## Required work
Each entry below must be written out exactly, with pictures left out.
:: Extracted entries ::
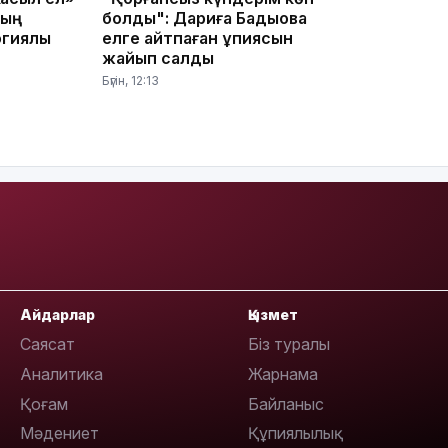
ның
болды": Дариға Бадықова
гиялық
елге айтпаған құпиясын
жайып салды
Бүгін, 12:13
09:36
Айдарлар
Қызмет
08:36
Саясат
Біз туралы
Аналитика
Жарнама
Қоғам
Байланыс
Мәдениет
Құпиялылық
23:40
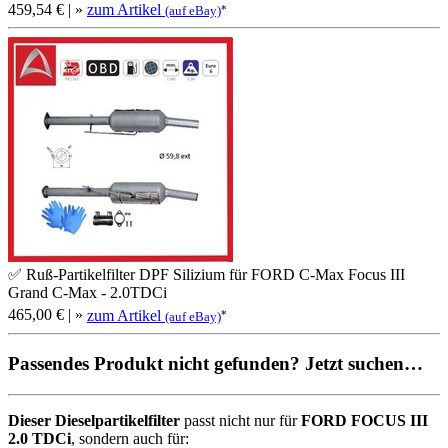
459,54 €
| »
zum Artikel
*
(auf eBay)
✅ Ruß-Partikelfilter DPF Silizium für FORD C-Max Focus III
Grand C-Max - 2.0TDCi
465,00 €
| »
zum Artikel
*
(auf eBay)
Passendes Produkt nicht gefunden? Jetzt suchen…
Dieser Dieselpartikelfilter
passt nicht nur für
FORD FOCUS III
2.0 TDCi
, sondern auch für:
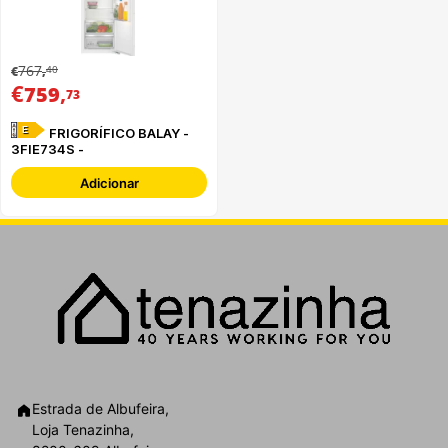
767
40
€
,
€
,
759
73
E
FRIGORÍFICO BALAY -
3FIE734S -
Adicionar
Estrada de Albufeira,
Loja Tenazinha,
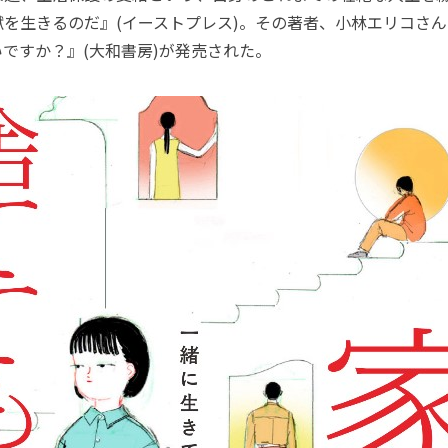
獄を生きるのだ』(イーストプレス)。その著者、小林エリコさ
ですか？』(大和書房)が発売された。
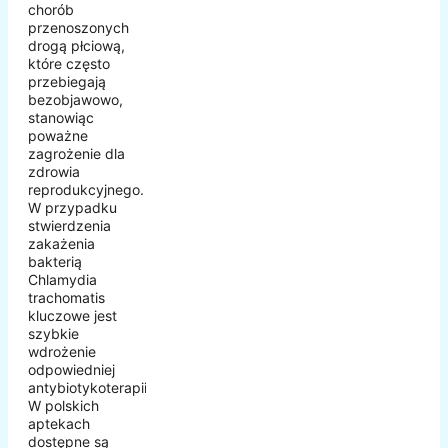
chorób
przenoszonych
drogą płciową,
które często
przebiegają
bezobjawowo,
stanowiąc
poważne
zagrożenie dla
zdrowia
reprodukcyjnego.
W przypadku
stwierdzenia
zakażenia
bakterią
Chlamydia
trachomatis
kluczowe jest
szybkie
wdrożenie
odpowiedniej
antybiotykoterapii.
W polskich
aptekach
dostępne są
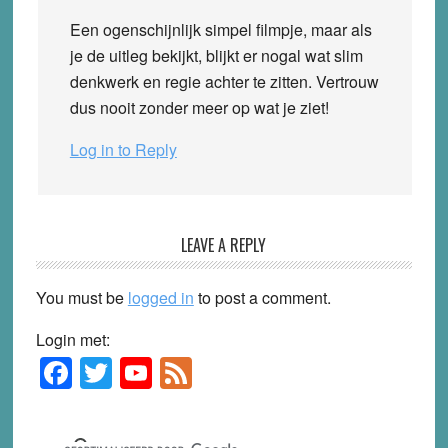
Een ogenschijnlijk simpel filmpje, maar als
je de uitleg bekijkt, blijkt er nogal wat slim
denkwerk en regie achter te zitten. Vertrouw
dus nooit zonder meer op wat je ziet!
Log in to Reply
LEAVE A REPLY
You must be
logged in
to post a comment.
Login met:
F
T
Y
F
Primary
Sidebar
a
wi
o
e
c
tt
u
e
:::
## Response to the exercise
ның
болды": Дариға Бадықова
гиялық
елге айтпаған құпиясын
жайып салды
Бүгін, 12:13
09:36
Айдарлар
Қызмет
08:36
Саясат
Біз туралы
Аналитика
Жарнама
Қоғам
Байланыс
Мәдениет
Құпиялылық
23:40
459,54 €
| »
zum Artikel
*
(auf eBay)
✅ Ruß-Partikelfilter DPF Silizium für FORD C-Max Focus III
Grand C-Max - 2.0TDCi
465,00 €
| »
zum Artikel
*
(auf eBay)
Passendes Produkt nicht gefunden? Jetzt suchen…
Dieser Dieselpartikelfilter
passt nicht nur für
FORD FOCUS III
2.0 TDCi
, sondern auch für:
767
40
€
,
€
,
759
73
E
FRIGORÍFICO BALAY -
3FIE734S -
Adicionar
Estrada de Albufeira,
Loja Tenazinha,
獄を生きるのだ』(イーストプレス)。その著者、小林エリコさ
ですか？』(大和書房)が発売された。
chorób
przenoszonych
drogą płciową,
które często
przebiegają
bezobjawowo,
stanowiąc
poważne
zagrożenie dla
zdrowia
reprodukcyjnego.
W przypadku
stwierdzenia
zakażenia
bakterią
Chlamydia
trachomatis
kluczowe jest
szybkie
wdrożenie
odpowiedniej
antybiotykoterapii.
W polskich
aptekach
dostępne są
Een ogenschijnlijk simpel filmpje, maar als
je de uitleg bekijkt, blijkt er nogal wat slim
denkwerk en regie achter te zitten. Vertrouw
dus nooit zonder meer op wat je ziet!
Log in to Reply
LEAVE A REPLY
You must be
logged in
to post a comment.
Login met:
F
T
Y
F
Primary
Sidebar
a
wi
o
e
c
tt
u
e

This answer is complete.